For those who aren’t familiar with Barton, he was convicted twice on violence-related charges and was handed a six-month prison sentence for one of them and served 77 days of it. He also received a four-month suspended sentence for assaulting a former teammate during training. On top of that he’s been accused of several other attacks and has been suspended more than once.

Carroll broke his teammate Steven Taylor’s jaw following an argument in training and was cautioned by the police after allegedly assaulting a woman. He also pleaded guilty recently to common assault after he said a glass "accidentally traveled through the air" and hit a man in the face just above the eye. On top of that, he’s also scheduled to go to trial soon for another alleged assault, this one on an ex-girlfriend. However, the six-foot-three professional athlete is claiming self defense on that one.

Carroll was released on bail recently and one of the conditions was he live with Newcastle captain Kevin Nolan. Two days after this tidbit of info went public, Carroll’s car was set on fire in Nolan’s driveway.

But whoever sentenced Carroll to live with Nolan might want to give their head a shake as some British newspapers published front-page articles of the two of them hosting some type of cocaine orgy at Nolan's place. But the both players denied any knowledge of the event and of taking drugs.

What it all boils down to is that many fans, journalists, managers and other people associated to soccer feel Carroll isn’t the type of role model who should be playing for the national team. They feel England players should represent their country properly both on and off the pitch. Carroll’s also had problems with England in the past. He was sent home from international duty by the England Under-19 team for breaking curfew before a game against Romania.

Of course, there are others who don’t care what players get up to on their own time as long as they can play the game at a high level. But it seems wherever Carroll goes, trouble follows. Especially being based in Newcastle, which is well known as a party town. But Carroll’s not the only one who’s been in trouble with the law in England. Numerous high-profile soccer players have been in the headlines over the years for various offences, including alleged rapes.

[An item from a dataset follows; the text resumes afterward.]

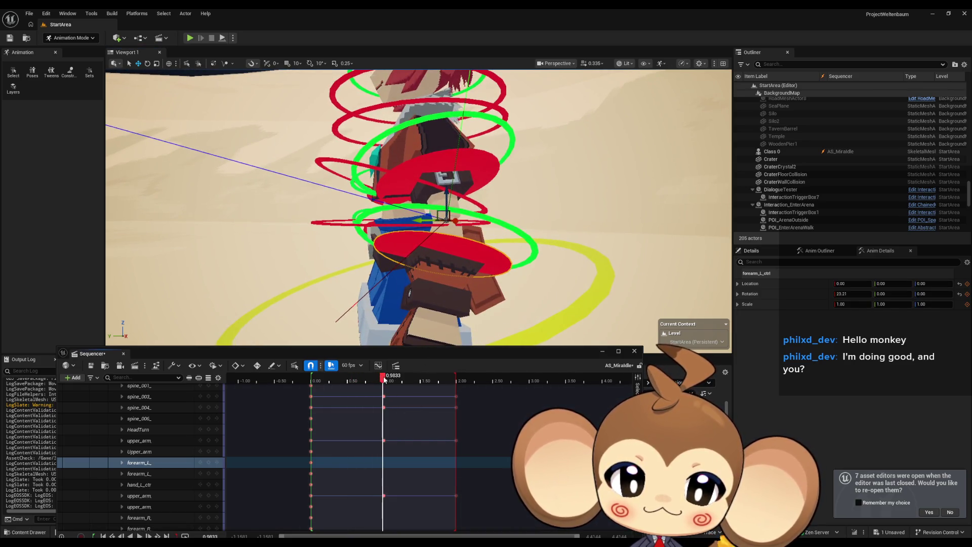
left_click(148, 64)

Some observers believe an England selection might actually be good for Carroll because it might help him change his lifestyle, while other feel it’s cheapening the names of some of England’s past heroes such as Sir Stanley Matthews, Sir Bobby Charlton, and Bobby Moore.

But the man who picks the England squad is supposedly manager Fabio Capello and he’s pretty hard pressed when it comes to selecting strikers at the moment. Wayne Rooney, Jermain Defoe, Darren Bent, and Michael Owen have all been out with injuries. In fact, Capello had to dip down to the Championship League to select Jay Bothroyd against France. Ultimately, Capello has to decide if he should pick the best players to represent England or the best people.